EXCERPT TO READ:

━━━

German Red Wine Cake- Tante Edith's Rotwein Kuchen

This delicious and decadent German Red Wine Cake is perfect for any occasion. The cake is made with a rich chocolate batter and infused with red wine, cinnamon, and chocolate chips. The result is a moist and flavorful cake that is sure to please.
Prep Time 20 minutes
Cook Time 50 minutes
Total Time 1 hour 40 minutes
Course Dessert
Cuisine German
Servings 12 -16
Calories 200 kcal

Ingredients
  

  • 1 cup plus 3 Tablespoons 250 gram Sugar
  • 1 cup 252 gram Butter- soft enough to beat
  • 4 Eggs- divided
  • 2 Tablespoons Vanilla Sugar
  • 1 teaspoon generous Cinnamon
  • 1 ½ teaspoon Cocoa
  • 2 cups 250 gram Flour
  • 4 teaspoons Baking Powder
  • ¼ liter 1 cup Red wine
  • 5 generous ounces 150 gram chocolate shavings
  • ¼- 1/3 cup powdered sugar for decoration

Instructions
 

  • Preheat oven to 350°F
  • Grease and flour a Bundt Pan (don’t shortcut this, or the cake will stick!)
  • Separate the eggs. Beat the Egg White to a Soft Peak… it should just hold form, but not be dry. Set aside
  • In the mixing bowl, combine the butter, sugar, and vanilla sugar, beat for 5 minutes until light. Scrape the bowl occasionally to make sure you get it all mixed in.
  • With the mixer on low, add the egg yolks one at a time, making sure each one is mixed in before adding the next.
  • Combine the cinnamon, cocoa, flour, and baking powder in a measuring cup or bowl.
  • Alternate adding the dry ingredients and the wine to the butter mixture with the mixer on low. (1/2 of the dry, ½ of the wine, the rest of the dry, the rest of the wine). Scrape to make sure it’s all incorporated.
  • Add the Chocolate Shavings, mix to incorporate.
  • Add the egg white by hand- Because the batter is heavy and the egg white is full of air, you want to only add a small amount at first to “lighten” the batter. Put ¼ of the beaten egg white into the batter, and fold it in with a spatula (basically, scrape down the side with the spatula, and pull batter up over the top of the egg white… rotate the bowl and repeat.) when it’s mostly in, add another portion of the egg white and fold again. Then add more… and then the rest.
  • The batter shouldn’t have gobs of white, but a few small blotches won’t hurt.
  • Pour the batter into the prepared pan, smooth the top.
  • Bake for 50 minutes at 350°F (or 175°C)
  • Let rest in the pan on a cooling rack for 5 minutes before you attempt to turn it out.
  • Let cool
  • Sprinkle with powdered sugar before serving.

Notes

NOTE- Because the egg whites will need to be beaten to a soft peak, I usually do this first, then put the beaten egg white into a bowl and set it aside.
(If I do the cake batter first, I have to wash the mixing bowl to make sure it’s completely free of any fat that will prevent the egg white from stiffening up. If you have a hand mixer and second bowl, congratulations! You don’t have to juggle).

━━━

[Dataset records]
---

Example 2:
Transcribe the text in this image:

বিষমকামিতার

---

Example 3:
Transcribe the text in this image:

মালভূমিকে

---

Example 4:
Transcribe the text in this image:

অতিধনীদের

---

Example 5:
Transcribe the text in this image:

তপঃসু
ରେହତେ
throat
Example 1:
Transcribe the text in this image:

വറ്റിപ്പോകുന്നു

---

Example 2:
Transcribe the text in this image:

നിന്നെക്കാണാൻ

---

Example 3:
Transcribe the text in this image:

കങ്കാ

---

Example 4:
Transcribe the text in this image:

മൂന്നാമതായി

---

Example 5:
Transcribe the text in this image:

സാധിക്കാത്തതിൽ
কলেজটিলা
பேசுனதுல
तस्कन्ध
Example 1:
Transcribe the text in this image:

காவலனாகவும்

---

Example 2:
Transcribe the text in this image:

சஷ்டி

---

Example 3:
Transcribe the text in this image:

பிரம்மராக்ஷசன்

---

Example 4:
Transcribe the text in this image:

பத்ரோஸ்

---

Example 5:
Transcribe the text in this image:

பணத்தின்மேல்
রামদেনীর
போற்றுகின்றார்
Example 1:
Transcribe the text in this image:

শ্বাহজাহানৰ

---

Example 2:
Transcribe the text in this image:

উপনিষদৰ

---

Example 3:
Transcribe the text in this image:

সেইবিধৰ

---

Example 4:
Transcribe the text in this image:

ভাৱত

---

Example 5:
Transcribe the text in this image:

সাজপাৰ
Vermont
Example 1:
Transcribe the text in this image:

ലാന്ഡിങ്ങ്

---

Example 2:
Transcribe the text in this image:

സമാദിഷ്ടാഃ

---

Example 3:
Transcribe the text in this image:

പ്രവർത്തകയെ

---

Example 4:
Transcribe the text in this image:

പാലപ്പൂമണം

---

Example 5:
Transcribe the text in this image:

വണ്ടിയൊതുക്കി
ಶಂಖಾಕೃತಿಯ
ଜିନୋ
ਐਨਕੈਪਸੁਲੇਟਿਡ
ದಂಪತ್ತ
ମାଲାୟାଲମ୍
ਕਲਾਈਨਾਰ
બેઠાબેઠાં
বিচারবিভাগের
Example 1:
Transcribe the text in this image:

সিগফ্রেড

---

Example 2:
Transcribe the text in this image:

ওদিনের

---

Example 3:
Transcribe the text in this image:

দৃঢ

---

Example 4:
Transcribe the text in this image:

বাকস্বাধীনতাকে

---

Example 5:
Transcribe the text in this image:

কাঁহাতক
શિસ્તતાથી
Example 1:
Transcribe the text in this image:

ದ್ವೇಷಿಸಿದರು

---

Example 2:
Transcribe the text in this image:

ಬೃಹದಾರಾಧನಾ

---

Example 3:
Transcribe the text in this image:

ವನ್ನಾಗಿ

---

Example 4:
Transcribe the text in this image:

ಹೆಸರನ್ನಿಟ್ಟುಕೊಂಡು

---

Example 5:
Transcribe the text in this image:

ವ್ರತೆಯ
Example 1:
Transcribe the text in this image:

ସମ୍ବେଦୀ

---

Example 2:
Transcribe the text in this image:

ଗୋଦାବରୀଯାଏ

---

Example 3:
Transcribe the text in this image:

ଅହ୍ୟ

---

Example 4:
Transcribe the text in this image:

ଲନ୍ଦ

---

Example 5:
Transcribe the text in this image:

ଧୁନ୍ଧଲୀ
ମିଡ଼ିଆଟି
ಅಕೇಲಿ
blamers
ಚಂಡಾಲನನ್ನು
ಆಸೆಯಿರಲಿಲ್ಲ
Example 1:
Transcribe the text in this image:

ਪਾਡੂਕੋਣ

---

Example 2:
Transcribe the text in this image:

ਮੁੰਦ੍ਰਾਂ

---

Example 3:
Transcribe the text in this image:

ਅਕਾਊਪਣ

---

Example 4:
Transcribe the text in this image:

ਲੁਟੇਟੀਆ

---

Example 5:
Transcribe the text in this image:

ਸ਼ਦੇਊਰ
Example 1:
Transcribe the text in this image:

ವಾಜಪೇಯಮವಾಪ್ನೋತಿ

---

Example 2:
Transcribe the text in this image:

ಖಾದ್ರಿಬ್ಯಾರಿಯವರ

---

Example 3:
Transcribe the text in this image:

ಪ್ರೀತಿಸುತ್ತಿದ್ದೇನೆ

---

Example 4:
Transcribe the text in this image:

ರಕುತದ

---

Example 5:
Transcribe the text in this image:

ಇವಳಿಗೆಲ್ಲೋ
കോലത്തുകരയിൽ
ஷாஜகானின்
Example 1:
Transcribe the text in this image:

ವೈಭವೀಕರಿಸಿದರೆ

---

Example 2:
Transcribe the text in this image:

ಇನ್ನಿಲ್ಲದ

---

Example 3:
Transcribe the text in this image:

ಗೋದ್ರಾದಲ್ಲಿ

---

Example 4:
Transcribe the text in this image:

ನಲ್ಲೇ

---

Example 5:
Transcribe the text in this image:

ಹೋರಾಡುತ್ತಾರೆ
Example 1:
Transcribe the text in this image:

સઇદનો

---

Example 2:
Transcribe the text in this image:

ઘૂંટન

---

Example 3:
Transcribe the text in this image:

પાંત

━━━

TO DO:
• a. Reproduce the part of the recipe starting at "(If I do the" and ending at "have to juggle).", keeping every word and mark unchanged.
• b. Transcribe the rows without any change, starting at the first line of the rows and ending at the line that contains "വറ്റിപ്പോകുന്നു". Include both of those lines.
The recipe and the rows are unrelated to each other.

TASK ANSWERS:
• a.
(If I do the cake batter first, I have to wash the mixing bowl to make sure it’s completely free of any fat that will prevent the egg white from stiffening up. If you have a hand mixer and second bowl, congratulations! You don’t have to juggle).

• b.
---

Example 2:
Transcribe the text in this image:

বিষমকামিতার

---

Example 3:
Transcribe the text in this image:

মালভূমিকে

---

Example 4:
Transcribe the text in this image:

অতিধনীদের

---

Example 5:
Transcribe the text in this image:

তপঃসু
ରେହତେ
throat
Example 1:
Transcribe the text in this image:

വറ്റിപ്പോകുന്നു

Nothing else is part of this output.